▶ Source records
——————————

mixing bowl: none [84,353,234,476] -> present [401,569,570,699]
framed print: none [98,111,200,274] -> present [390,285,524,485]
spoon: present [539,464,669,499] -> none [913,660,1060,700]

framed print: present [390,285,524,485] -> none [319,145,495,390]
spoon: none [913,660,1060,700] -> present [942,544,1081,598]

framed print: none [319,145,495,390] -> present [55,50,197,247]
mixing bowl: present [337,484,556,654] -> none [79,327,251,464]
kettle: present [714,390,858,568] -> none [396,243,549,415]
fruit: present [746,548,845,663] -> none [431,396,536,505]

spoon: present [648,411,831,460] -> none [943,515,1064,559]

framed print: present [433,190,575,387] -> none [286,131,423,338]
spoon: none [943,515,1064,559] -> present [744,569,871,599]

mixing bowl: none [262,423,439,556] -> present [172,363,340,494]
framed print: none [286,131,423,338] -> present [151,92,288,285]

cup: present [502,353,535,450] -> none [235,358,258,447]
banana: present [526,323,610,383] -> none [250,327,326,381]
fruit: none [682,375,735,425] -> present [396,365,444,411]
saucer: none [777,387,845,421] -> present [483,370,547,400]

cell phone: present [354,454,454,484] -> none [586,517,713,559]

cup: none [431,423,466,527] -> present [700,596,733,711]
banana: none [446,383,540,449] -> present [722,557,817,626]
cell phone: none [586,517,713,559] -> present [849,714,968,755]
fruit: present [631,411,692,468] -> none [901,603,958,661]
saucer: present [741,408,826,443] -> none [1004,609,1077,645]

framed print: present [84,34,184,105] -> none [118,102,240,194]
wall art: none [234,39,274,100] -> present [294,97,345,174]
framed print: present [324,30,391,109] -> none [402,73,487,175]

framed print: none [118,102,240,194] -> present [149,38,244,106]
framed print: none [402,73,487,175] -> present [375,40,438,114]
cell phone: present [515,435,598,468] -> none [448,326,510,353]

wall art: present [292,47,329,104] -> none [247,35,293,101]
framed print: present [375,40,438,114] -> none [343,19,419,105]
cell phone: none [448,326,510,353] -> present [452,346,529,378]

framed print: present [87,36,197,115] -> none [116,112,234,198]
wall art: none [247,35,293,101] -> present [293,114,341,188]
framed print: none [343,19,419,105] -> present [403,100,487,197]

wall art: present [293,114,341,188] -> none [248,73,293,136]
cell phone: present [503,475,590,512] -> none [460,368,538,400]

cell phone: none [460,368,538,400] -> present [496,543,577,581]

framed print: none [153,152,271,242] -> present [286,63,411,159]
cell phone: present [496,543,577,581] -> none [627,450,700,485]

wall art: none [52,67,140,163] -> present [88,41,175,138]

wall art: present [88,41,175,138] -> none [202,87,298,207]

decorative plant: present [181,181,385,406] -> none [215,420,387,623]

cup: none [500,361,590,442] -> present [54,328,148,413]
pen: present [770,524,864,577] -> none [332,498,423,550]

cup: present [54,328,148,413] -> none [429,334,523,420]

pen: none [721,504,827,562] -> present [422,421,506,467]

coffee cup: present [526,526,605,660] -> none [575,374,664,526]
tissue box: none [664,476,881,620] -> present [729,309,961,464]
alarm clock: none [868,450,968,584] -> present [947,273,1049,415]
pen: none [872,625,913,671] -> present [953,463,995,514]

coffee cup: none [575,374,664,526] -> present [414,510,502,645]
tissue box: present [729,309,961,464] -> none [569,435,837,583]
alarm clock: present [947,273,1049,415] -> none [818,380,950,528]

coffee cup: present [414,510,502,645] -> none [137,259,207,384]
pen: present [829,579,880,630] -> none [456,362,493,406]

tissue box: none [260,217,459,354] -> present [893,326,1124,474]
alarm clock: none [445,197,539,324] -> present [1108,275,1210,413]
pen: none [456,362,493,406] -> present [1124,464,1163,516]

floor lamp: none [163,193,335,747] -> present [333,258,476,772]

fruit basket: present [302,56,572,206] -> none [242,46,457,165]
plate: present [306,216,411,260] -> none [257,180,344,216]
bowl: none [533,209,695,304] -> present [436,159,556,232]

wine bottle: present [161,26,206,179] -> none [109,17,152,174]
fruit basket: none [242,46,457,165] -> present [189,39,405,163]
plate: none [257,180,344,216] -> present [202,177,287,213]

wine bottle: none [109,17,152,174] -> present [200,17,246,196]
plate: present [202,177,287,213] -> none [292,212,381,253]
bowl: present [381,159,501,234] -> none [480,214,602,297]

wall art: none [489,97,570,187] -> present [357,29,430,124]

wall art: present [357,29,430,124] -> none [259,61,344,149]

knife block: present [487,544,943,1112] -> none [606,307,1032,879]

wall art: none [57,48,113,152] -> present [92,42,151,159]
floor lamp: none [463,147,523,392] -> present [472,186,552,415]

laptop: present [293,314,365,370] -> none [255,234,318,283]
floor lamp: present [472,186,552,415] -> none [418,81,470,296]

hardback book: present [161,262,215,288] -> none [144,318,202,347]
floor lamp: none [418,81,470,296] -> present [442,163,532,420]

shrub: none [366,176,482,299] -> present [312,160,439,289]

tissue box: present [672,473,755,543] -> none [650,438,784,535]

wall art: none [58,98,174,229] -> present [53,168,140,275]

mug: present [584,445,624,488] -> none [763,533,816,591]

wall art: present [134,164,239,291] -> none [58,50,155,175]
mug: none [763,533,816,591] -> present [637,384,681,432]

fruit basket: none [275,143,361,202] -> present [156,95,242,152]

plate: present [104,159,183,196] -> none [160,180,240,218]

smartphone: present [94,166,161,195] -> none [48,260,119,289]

——————————

▶ Aim of the exercise
Within the material above, transcribe exactly the lines that run from the line holding "tissue box: present [729,309,961,464]" through the line holding "floor lamp: none [163,193,335,747]".

▶ Written answer
tissue box: present [729,309,961,464] -> none [569,435,837,583]
alarm clock: present [947,273,1049,415] -> none [818,380,950,528]

coffee cup: present [414,510,502,645] -> none [137,259,207,384]
pen: present [829,579,880,630] -> none [456,362,493,406]

tissue box: none [260,217,459,354] -> present [893,326,1124,474]
alarm clock: none [445,197,539,324] -> present [1108,275,1210,413]
pen: none [456,362,493,406] -> present [1124,464,1163,516]

floor lamp: none [163,193,335,747] -> present [333,258,476,772]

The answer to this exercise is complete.